## Study text
=== Begin Enclosure ===

# Adding Bio to Website?



## Lizzytish (Sep 2, 2015)

I have read several articles saying it's a bad idea to have a bio about yourself on your photography website. I disagree. If I am going to hire someone that I will be building a relationship with (photographer, doctor, wedding planners, etc) that I may want to use again in the future, I like to do a little research to find out some information about that person themselves on top of what other customers have thought about them. What do you guys think? Would it be a bad idea for me to include a small bio and photo of myself to my photography site or is that a no go? Explain why. I would love to hear everyones opinions! Thanks =]


----------



## tirediron (Sep 2, 2015)

I think it's a good idea, and I do it on my 'site.  I believe that it allows potential clients to get an idea of who I am and whether I am likely to be a good fit for the work they want done.


----------



## ronlane (Sep 2, 2015)

hmmm, let me see.

These three have Bio's and have done pretty well for themselves.

About Peter Hurley

San Francisco wedding photographer, Bambi Cantrell, serving: San Francisco, San Jose, Santa Barbara, Beverly Hills, Los Angeles, San Diego, Laguna Beach, Walnut Creek, Lafayette, East Bay, Hillsborough, Atherton, South Bay, and New York City.

=== End Enclosure ===

## Data shown
=== Begin Enclosure ===

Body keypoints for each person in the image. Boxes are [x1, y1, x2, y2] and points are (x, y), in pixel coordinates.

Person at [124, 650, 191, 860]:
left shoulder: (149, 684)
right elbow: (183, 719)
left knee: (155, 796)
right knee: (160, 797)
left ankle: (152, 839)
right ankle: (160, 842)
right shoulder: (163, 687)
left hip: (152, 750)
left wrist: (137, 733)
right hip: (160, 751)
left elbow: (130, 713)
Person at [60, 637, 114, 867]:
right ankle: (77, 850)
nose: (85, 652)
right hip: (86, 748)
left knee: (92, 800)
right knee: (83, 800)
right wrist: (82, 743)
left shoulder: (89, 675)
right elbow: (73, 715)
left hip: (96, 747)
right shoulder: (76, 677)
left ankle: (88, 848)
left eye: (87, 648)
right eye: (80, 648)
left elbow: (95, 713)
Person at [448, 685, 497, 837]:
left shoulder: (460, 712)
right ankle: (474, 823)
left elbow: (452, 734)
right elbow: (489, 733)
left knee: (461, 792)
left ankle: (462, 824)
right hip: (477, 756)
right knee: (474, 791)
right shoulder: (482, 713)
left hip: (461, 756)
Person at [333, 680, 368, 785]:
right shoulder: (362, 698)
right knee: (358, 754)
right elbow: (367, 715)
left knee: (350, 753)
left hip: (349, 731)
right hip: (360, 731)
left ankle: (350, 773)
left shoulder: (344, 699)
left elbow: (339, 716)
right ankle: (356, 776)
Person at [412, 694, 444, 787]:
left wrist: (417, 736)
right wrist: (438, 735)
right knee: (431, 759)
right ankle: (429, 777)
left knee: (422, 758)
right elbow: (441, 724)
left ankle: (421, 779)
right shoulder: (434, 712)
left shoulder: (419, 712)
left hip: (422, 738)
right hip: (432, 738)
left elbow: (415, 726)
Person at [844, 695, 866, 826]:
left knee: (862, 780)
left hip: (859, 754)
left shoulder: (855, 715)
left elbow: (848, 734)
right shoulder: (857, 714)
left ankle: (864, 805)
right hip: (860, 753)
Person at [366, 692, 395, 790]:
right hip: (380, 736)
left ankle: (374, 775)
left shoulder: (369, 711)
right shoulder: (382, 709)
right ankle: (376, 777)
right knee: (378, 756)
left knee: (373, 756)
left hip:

=== End Enclosure ===

## Task 1
According to the forum thread about adding a bio to a photography website, what does tirediron believe a bio lets potential clients find out?
## Task 2
Rewrite the paragraph of the forum thread on adding a bio that begins "I have read several articles" in no more than three sentences, keeping its main facts.
## Task 3
Decide whether each statement agrees with the forum thread on adding a bio, answering yes or no and quoting the words of the thread that decide it: (a) tirediron includes a bio on their own website; (b) Lizzytish agrees with the articles that call a bio a bad idea; (c) ronlane points to three photographers who have bios.

## Task output 1
A bio lets potential clients get an idea of who tirediron is and whether tirediron is likely to be a good fit for the work they want done.

## Task output 2
Several articles call a bio on a photography website a bad idea, but I disagree, because before hiring someone I may build a lasting relationship with, I like to learn about that person as well as what other customers have said. Should I add a small bio and photo of myself to my photography site, or is that a no go? I would love to hear everyone's opinions and reasons.

## Task output 3
(a) Yes: "I do it on my 'site."
(b) No: "I disagree."
(c) Yes: "These three have Bio's and have done pretty well for themselves."